The Next Wave of the Web


Nigel Shadbolt (University of Southampton), Tim Berners-Lee (W3C), Richard Benjamins (iSOCO),Clare Hart (Dow-Jones), and Jim Hendler (MINDSWAP)
Plenary Panel
(click to enlarge)

WWW2006 was started this morning with an introduction to the technical program. The conference is very competitive; of the 697 papers submitted this year, 84 were accepted or 11%.

The plenary panel was entitled "The Next Wave of the Web." Nigel Shadbolt (University of Southampton) was the panel chair. The panelists were Tim Berners-Lee (W3C), Richard Benjamins (iSOCO), Clare Hart (Dow-Jones), and Jim Hendler (MINDSWAP). The discussion was mostly about the semantic web.

Shadbolt asked Berners-Lee what the achievements have been in the semantic web since the first article appeared in Scientific American. He pointed to RDF and OWL as very real achievements. He said that the big stopper has been not having a query language. SPARQL fills that gap.

Hendler said that we've underestimated the scale needed for deployment. People in the bioinformatics world can generate a 100 million triples per day. The challenge of scaling was way more than we've expected.

Benjamins said that it's easy to get people to understand the vision of semantic Web, but it's harder to get them to adopt. OWL has helped companies understand that the risk is limited now and it's easier to bring these technologies to the market.

Hart said that businesses have to figure out how to tap unstructured and structured information resources o build competitive advantage. Getting an inventory, determining a vocabulary, building sector relationships, applying tags automatically, and then building smart applications are key steps.

Are ontologies and taxonomies anything people can actually use? Hart says "yes." 80% of the data in businesses is unstructured. Organization is unique to the way the data is collected and used. Random indexing is great, but classification is necessary for many applications. For example, you can tell how many news articles in a given day mention IBM with indexing, but how many of those are about IBM?

Benjamins said that businesses think of ontologies as a necessary evil. They should recognize that they are doable and useful. We need better ways of estimating the cost of building an ontology so that businesses can plan for them and determine the ROI. Ontologies can be a source of competitive advantage. Factors in the cost include size, the difficulty of gathering the data, and the number of people involved in building it.

Hart mentions that Web 2.0 is leading expectations. Hendler says that he thought tagging would eventually work it's way up to ontologies, but its going both directions. There's some notion of converging to a "middle" but it's unclear to me where the middle is. What if these two activities are happening on different planes?

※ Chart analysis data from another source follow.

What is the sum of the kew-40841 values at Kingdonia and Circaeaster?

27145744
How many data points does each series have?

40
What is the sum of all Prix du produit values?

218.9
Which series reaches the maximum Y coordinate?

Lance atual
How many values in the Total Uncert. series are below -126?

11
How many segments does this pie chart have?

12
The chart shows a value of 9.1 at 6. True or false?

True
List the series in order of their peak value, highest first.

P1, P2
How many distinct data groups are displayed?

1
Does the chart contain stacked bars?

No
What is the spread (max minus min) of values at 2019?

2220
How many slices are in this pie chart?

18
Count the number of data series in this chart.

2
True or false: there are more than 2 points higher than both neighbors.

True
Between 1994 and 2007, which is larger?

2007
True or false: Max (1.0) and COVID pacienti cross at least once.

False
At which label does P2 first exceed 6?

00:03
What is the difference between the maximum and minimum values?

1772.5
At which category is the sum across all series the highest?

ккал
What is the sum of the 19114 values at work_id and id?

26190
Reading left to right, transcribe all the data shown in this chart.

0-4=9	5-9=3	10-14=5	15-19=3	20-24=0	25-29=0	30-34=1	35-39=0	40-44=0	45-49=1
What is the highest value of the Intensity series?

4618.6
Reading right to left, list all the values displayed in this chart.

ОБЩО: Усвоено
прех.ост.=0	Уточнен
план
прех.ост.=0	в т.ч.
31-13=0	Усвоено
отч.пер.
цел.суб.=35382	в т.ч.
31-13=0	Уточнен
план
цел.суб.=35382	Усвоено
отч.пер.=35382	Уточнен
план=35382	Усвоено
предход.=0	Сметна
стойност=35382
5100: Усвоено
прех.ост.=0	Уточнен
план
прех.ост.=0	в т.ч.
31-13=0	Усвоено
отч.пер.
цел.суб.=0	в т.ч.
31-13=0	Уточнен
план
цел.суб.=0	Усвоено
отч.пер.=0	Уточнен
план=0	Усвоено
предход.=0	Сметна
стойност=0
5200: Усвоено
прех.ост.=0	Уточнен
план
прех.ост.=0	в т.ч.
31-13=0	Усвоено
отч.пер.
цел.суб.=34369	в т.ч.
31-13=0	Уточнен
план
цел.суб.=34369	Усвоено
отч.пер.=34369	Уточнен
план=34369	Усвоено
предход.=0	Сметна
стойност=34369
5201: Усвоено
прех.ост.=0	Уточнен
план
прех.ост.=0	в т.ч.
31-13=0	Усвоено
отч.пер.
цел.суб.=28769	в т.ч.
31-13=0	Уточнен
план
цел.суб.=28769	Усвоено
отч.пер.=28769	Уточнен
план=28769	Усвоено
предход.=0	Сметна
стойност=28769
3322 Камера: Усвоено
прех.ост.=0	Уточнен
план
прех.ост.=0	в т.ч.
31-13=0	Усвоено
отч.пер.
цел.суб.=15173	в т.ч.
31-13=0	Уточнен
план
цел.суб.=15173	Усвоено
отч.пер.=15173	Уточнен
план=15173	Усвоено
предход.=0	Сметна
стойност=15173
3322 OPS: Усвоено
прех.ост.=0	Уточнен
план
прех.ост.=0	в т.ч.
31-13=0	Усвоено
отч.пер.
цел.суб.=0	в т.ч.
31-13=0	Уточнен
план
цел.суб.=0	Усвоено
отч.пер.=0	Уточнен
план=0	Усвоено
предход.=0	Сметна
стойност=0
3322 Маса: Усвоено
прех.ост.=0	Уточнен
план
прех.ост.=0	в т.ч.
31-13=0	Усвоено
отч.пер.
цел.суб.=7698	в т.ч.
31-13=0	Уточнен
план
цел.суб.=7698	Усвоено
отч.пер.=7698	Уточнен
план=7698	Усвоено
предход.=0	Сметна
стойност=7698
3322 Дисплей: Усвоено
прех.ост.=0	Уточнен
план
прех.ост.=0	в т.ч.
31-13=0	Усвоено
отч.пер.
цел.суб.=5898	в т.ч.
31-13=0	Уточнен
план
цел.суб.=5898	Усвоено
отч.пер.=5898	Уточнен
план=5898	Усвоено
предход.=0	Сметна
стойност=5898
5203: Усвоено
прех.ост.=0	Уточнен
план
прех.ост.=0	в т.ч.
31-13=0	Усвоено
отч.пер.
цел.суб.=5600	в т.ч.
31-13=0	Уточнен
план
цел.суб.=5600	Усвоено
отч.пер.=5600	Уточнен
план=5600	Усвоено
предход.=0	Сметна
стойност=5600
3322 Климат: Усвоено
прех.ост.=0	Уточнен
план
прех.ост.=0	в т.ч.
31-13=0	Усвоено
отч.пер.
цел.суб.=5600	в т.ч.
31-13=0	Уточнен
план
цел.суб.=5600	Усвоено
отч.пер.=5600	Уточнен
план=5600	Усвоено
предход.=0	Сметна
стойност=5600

Berners-Lee says that the notion of people adding semantic tags to documents using Notepad is too simple. Hart says, again, that technology has to be the driver of categorization--people writing tags can only go so far. The amount of time people spend "searching" is increasing, not decreasing. This is a waste of time. You pay people to analyze data. The more time they spend searching, the less time they spend analyzing. Are you trusting your information strategy to a search engine?

Rohit Khare pointed out (via Bon Jour) this slide deck which has some good examples of Person OWL. This illustrates Benjamins earlier point perfectly--it's not hard to demonstrate the utility of the Semantic Web. People get it with only a few simple examples. They problem is making it happen.

Hendler says (again) that 1/3rd of the clicks on the Web are happening inside social Web sites like MySpace.com. This is layering a social component on top of the Web.

Berners-Lee says that his goal for RDF stores is that they will be invertible, With invertibility, you get the ability to debug where inferences go wrong. Thus you could get more than just a search engine; you'd get an explanation engine.

The title of this panel "the next wave of the Web" was appropriate for this panel, not because I necessarily believe that the Semantic Web is the next wave, but because it's still being talked about in the future tense and something that "will be really cool when it gets here."